Within the records below is a range that opens at the line with "wrist: (915, 293)" and closes at the line with "pinky dip: (776, 199)". Return that range word for word, both ends included, and only that range.

++++ Task data ++++

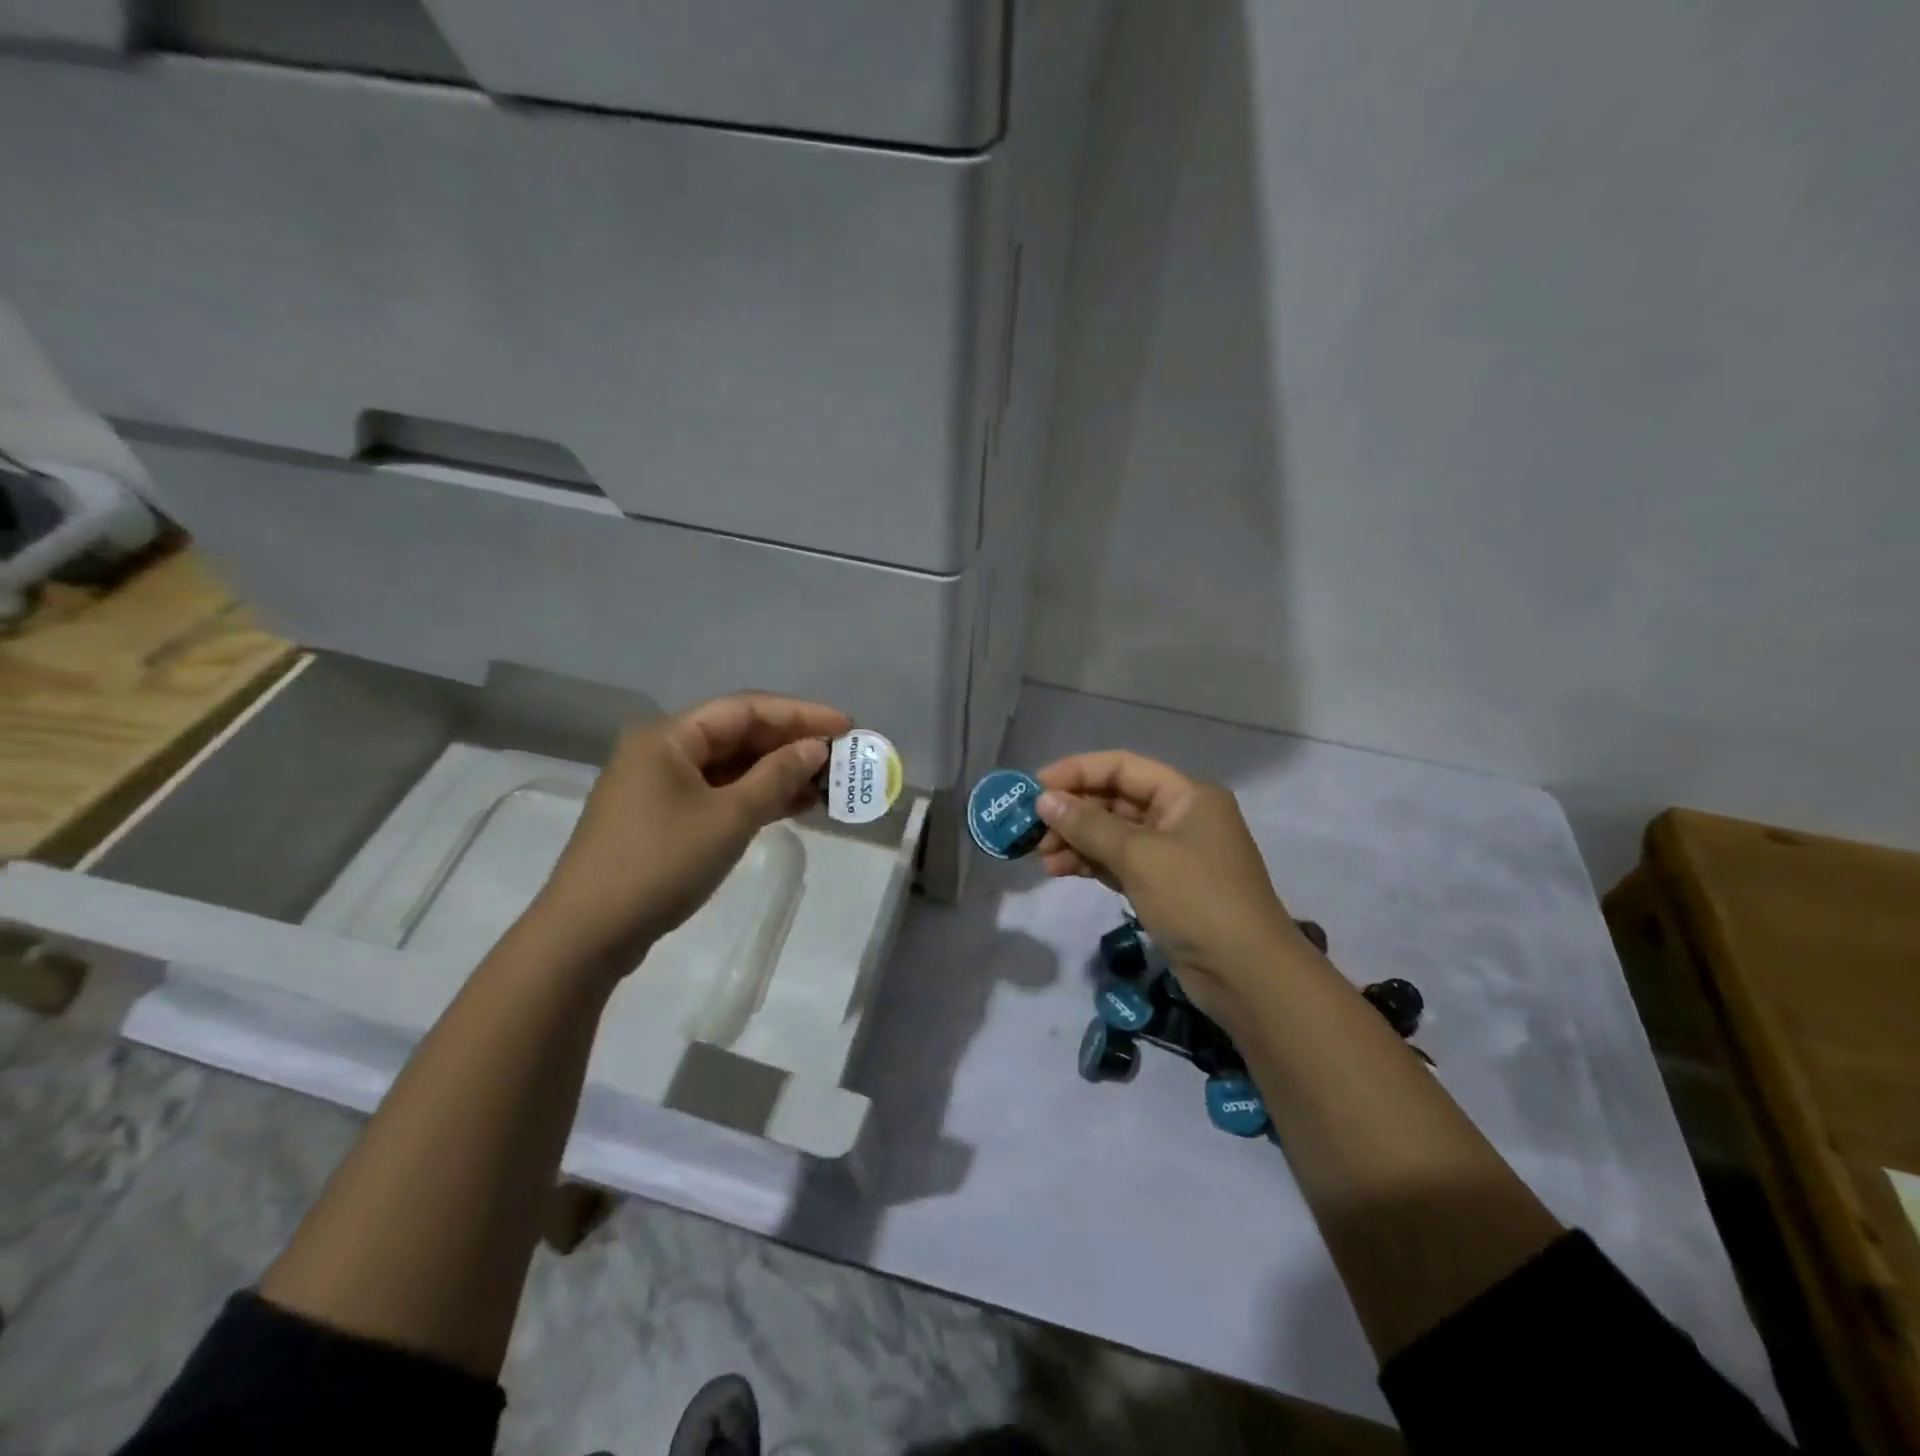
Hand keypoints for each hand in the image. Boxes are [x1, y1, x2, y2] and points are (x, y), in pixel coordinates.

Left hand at [527, 693, 849, 973]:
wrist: (588, 933)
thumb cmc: (661, 864)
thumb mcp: (729, 817)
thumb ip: (776, 777)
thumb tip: (815, 747)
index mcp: (669, 737)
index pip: (745, 710)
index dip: (800, 714)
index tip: (846, 726)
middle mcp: (662, 751)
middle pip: (737, 734)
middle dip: (790, 743)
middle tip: (840, 756)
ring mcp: (660, 786)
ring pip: (730, 767)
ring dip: (776, 772)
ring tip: (826, 782)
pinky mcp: (663, 818)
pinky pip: (718, 794)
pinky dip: (755, 797)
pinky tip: (793, 805)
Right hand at [1033, 751, 1321, 1025]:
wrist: (1246, 974)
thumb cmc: (1196, 898)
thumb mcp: (1139, 856)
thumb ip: (1088, 825)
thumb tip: (1044, 800)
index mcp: (1186, 795)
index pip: (1122, 767)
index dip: (1076, 772)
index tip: (1034, 787)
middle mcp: (1180, 816)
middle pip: (1115, 800)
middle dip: (1072, 812)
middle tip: (1030, 828)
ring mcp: (1172, 854)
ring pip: (1113, 834)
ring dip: (1076, 840)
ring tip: (1040, 856)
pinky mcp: (1163, 886)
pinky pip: (1118, 863)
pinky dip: (1090, 863)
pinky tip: (1059, 869)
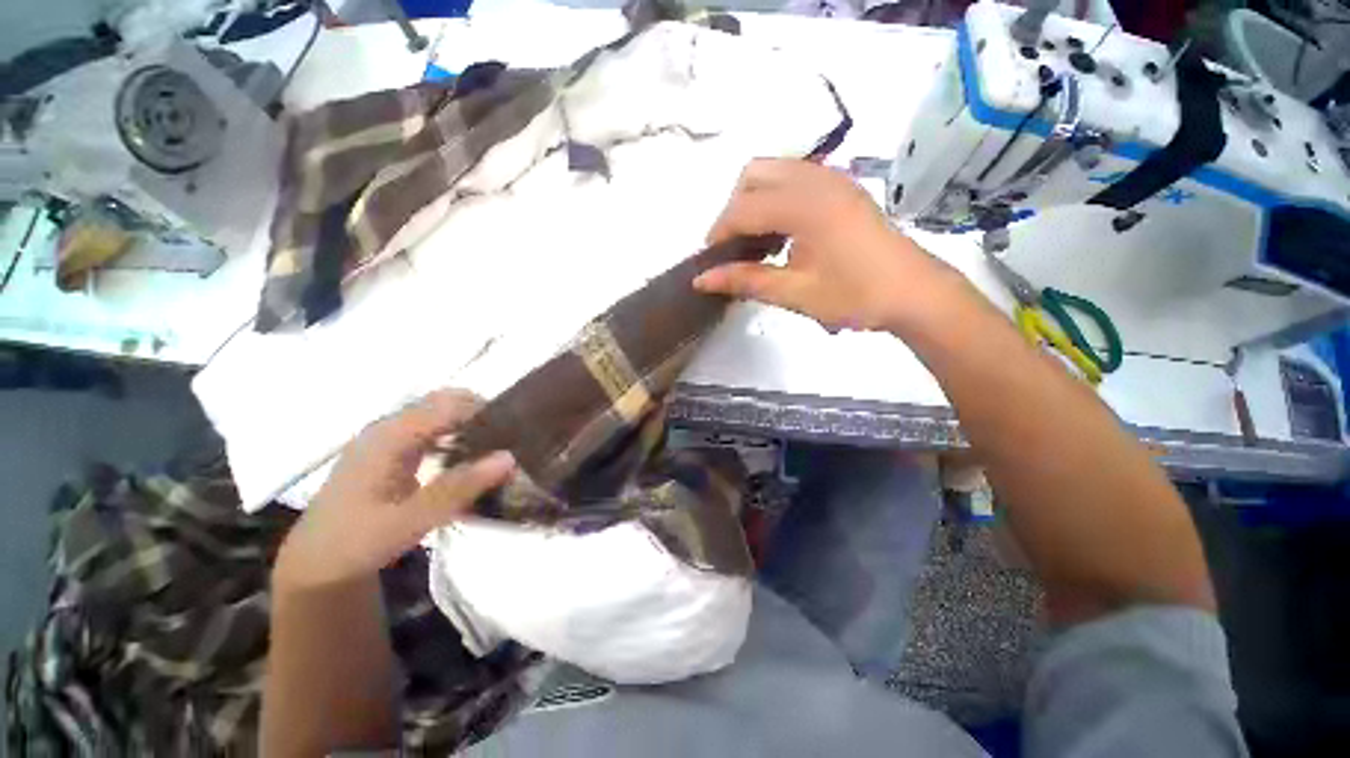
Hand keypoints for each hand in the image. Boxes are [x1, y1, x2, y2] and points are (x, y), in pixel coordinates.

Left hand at [274, 389, 514, 590]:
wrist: (317, 563)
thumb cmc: (358, 541)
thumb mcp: (411, 520)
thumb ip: (460, 487)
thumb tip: (510, 458)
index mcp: (390, 436)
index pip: (449, 405)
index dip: (486, 411)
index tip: (518, 429)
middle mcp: (390, 428)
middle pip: (446, 403)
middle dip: (482, 414)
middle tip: (512, 439)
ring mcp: (390, 439)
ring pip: (441, 415)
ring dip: (472, 425)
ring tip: (498, 448)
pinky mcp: (394, 452)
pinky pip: (434, 432)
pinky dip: (458, 438)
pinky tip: (470, 460)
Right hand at [694, 158, 962, 331]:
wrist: (915, 293)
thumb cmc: (856, 296)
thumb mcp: (796, 293)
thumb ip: (746, 281)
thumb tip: (702, 280)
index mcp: (805, 205)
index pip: (743, 208)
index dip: (719, 233)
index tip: (709, 261)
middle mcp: (817, 179)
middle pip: (754, 174)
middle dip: (734, 209)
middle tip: (734, 249)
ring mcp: (833, 178)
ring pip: (775, 171)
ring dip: (755, 201)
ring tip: (756, 243)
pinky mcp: (843, 186)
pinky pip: (795, 178)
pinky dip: (776, 199)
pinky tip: (782, 233)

++++

Task solution
wrist: (915, 293)
thumb cmc: (856, 296)
thumb mcp: (796, 293)
thumb ip: (746, 281)
thumb tip: (702, 280)
index mcp: (805, 205)
index pip: (743, 208)
index dip: (719, 233)
index tip: (709, 261)
middle mcp: (817, 179)
middle pip: (754, 174)
middle dip: (734, 209)
middle tip: (734, 249)
ring mcp: (833, 178)
ring pip: (775, 171)
ring dip: (755, 201)
ring tip: (756, 243)
pinky mcp: (843, 186)
pinky pip: (795, 178)
pinky dip: (776, 199)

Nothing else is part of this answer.